Attackers are ‘poisoning’ AI systems
Cyberattackers can ‘poison’ AI systems to malfunction, according to researchers at the National Institute of Standards and Technology (NIST). Their report evaluates emerging types of attacks against AI systems as part of their effort to foster the development of trustworthy AI through the AI Risk Management Framework.
“We are providing an overview of attack techniques and methodologies that consider all types of AI systems,” said NIST computer scientist Apostol Vassilev who co-authored the publication. “We also describe current mitigation strategies reported in the literature, but these available defenses currently lack robust assurances that they fully mitigate the risks. We are encouraging the community to come up with better defenses.”
Types of cyberattacks on AI systems
The report categorizes the attacks into four major types: evasion, poisoning, privacy, and abuse attacks.

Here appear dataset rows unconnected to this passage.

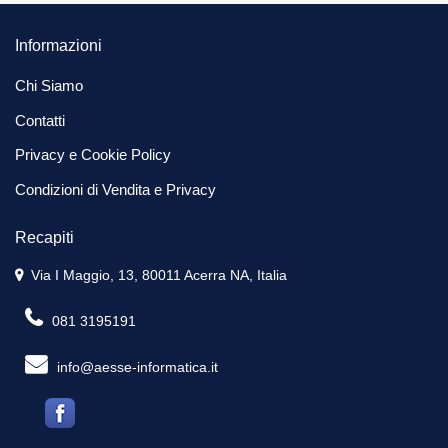
Informazioni
Chi Siamo
Contatti
Privacy e Cookie Policy
Condizioni di Vendita e Privacy
Recapiti
Via I Maggio, 13, 80011 Acerra NA, Italia
081 3195191
info@aesse-informatica.it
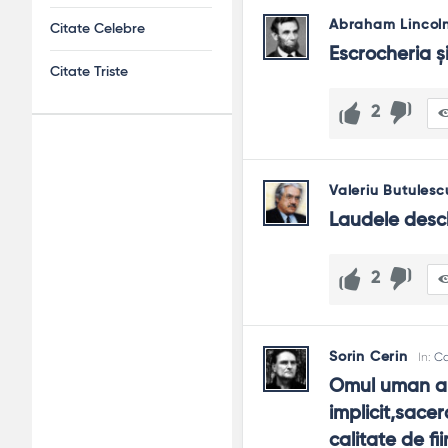
Abraham Lincol
Citate Celebre
Escrocheria și
Citate Triste
2
Adv
Valeriu Butulesc
120x600
Laudele desch
2
Sorin Cerin
In:
Ca
Omul uman ar 
implicit,sace
calitate de fi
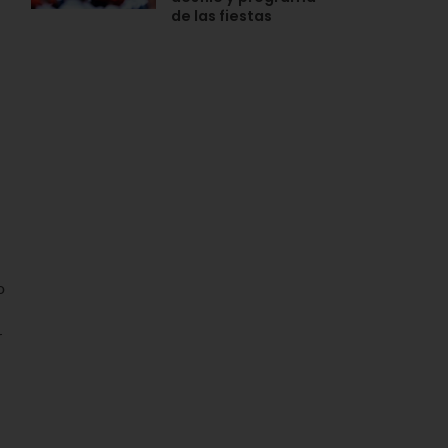
de las fiestas
o
r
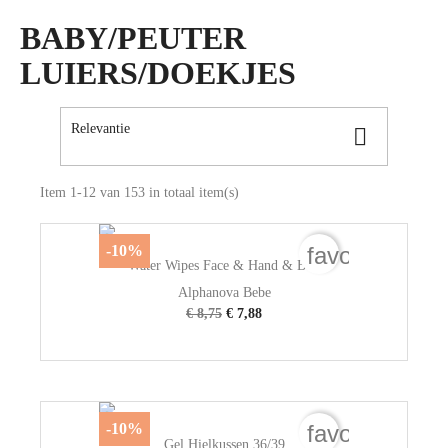
BABY/PEUTER
LUIERS/DOEKJES
Relevantie

Item 1-12 van 153 in totaal item(s)
favorite_bord
-10%
Water Wipes Face & Hand & Bott
Alphanova Bebe
€ 8,75
€ 7,88
favorite_bord
-10%
Gel Hielkussen 36/39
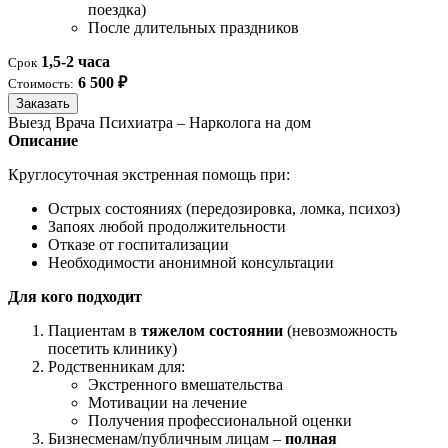
поездка)
После длительных праздников
1,5-2 часа
Срок
6 500 ₽
Стоимость:
Заказать
Выезд Врача Психиатра – Нарколога на дом
Описание
Круглосуточная экстренная помощь при:
Острых состояниях (передозировка, ломка, психоз)
Запоях любой продолжительности
Отказе от госпитализации
Необходимости анонимной консультации
Для кого подходит
Пациентам в
тяжелом состоянии
(невозможность
посетить клинику)
Родственникам для:
Экстренного вмешательства
Мотивации на лечение
Получения профессиональной оценки
Бизнесменам/публичным лицам –
полная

Each type of attack has unique characteristics, with different goals, capabilities, and knowledge requirements for the attackers.
- Evasion: Evasion attacks are conducted after the deployment of an AI system, where attackers aim to mislead the system by altering inputs. For example, introducing deceptive markings on a road could mislead an autonomous vehicle into veering into oncoming traffic.

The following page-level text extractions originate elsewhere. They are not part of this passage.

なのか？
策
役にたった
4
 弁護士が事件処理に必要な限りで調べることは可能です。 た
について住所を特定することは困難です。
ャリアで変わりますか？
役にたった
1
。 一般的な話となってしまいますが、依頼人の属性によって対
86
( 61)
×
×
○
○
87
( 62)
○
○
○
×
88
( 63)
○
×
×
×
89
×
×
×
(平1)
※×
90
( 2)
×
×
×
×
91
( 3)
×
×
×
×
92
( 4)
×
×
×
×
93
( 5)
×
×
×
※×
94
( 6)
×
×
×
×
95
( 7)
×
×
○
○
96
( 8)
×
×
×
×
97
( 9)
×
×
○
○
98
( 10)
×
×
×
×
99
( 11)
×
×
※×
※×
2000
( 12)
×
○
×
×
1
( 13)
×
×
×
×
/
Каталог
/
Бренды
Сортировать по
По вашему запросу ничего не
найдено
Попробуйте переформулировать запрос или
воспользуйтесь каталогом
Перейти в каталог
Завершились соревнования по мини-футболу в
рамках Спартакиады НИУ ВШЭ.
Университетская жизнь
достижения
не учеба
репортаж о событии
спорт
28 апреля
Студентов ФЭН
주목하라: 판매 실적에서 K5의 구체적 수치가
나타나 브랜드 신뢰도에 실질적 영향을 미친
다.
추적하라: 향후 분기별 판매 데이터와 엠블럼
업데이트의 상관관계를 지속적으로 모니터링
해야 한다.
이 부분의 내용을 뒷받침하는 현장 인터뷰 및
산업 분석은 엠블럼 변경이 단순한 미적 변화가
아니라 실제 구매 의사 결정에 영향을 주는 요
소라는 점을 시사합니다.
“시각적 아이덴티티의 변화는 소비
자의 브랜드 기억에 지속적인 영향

- Poisoning: Poisoning attacks target the training phase of an AI system by inserting corrupted data. An example highlighted in the report includes adding inappropriate language to a chatbot’s training data, which could result in the chatbot using this language in real customer interactions.

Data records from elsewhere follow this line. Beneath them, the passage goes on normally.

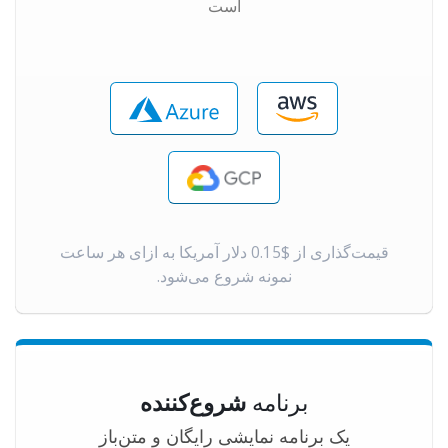
است
قیمت‌گذاری از $0.15 دلار آمریکا به ازای هر ساعت
نمونه شروع می‌شود.
برنامه
شروع‌کننده
یک برنامه نمایشی رایگان و متن‌باز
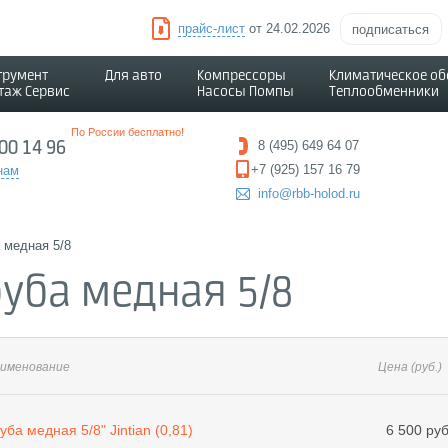
прайс-лист
от 24.02.2026
подписаться
трумент
Для авто
Компрессоры
Климатическое о
таж Сервис
Насосы Помпы
Теплообменники
По России бесплатно!
500 14 96
8 (495) 649 64 07
+7 (925) 157 16 79
нам
info@rbb-holod.ru
 медная 5/8
руба медная 5/8
именование
Цена
(руб.)
уба медная 5/8" Jintian (0,81)
6 500 руб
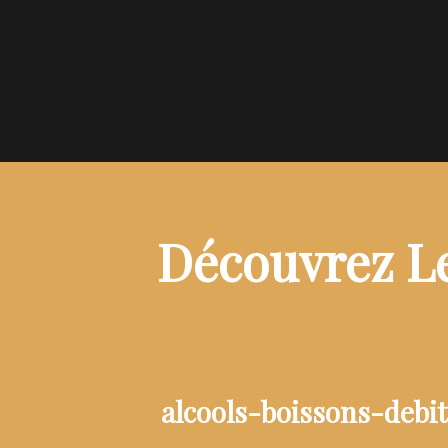
Découvrez Le
alcools-boissons-debi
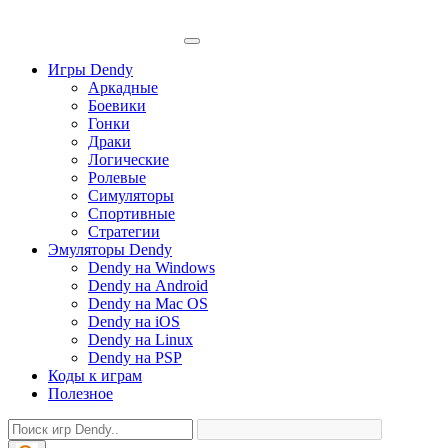
Игры Dendy
Аркадные
Боевики
Гонки
Драки
Логические
Ролевые
Симуляторы
Спортивные
Стратегии
Эмуляторы Dendy
Dendy на Windows
Dendy на Android
Dendy на Mac OS
Dendy на iOS
Dendy на Linux
Dendy на PSP
Коды к играм
Полезное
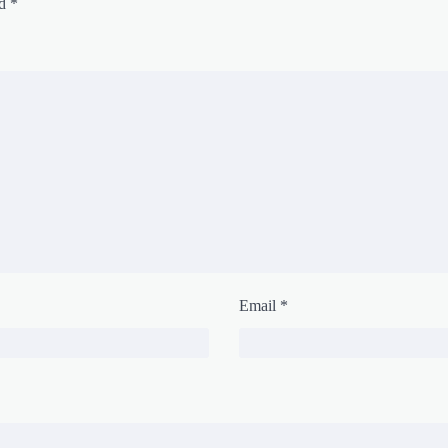
ed
*
Email
*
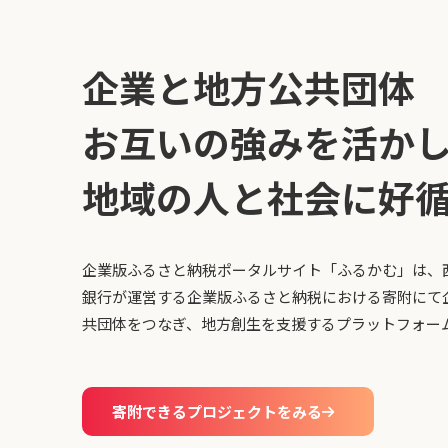
企業と地方公共団体
お互いの強みを活か
地域の人と社会に好
企業版ふるさと納税ポータルサイト「ふるかむ」は、
銀行が運営する企業版ふるさと納税における寄附にて
共団体をつなぎ、地方創生を支援するプラットフォー
寄附できるプロジェクトをみる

- Privacy: Privacy attacks occur during an AI system’s deployment, aiming to extract sensitive information about the system or the data it has been trained on. This could enable attackers to reverse engineer the AI model and identify its vulnerabilities.
- Abuse: Abuse attacks involve introducing incorrect information into a source that an AI system uses, such as a corrupted webpage or document, potentially leading the AI to assimilate false information and behave in unintended ways.
“Most of these attacks are fairly easy to mount and require minimum knowledge of the AI system and limited adversarial capabilities,” said co-author Alina Oprea, a professor at Northeastern University. “Poisoning attacks, for example, can be mounted by controlling a few dozen training samples, which would be a very small percentage of the entire training set.”
Authors of the report call the solutions for mitigating these types of attacks “incomplete at best,” and emphasize that no defense at this point is foolproof.
“Despite the significant progress AI and machine learning have made, these technologies are vulnerable to attacks that can cause spectacular failures with dire consequences,” Vassilev said. “There are theoretical problems with securing AI algorithms that simply haven’t been solved yet. If anyone says differently, they are selling snake oil.”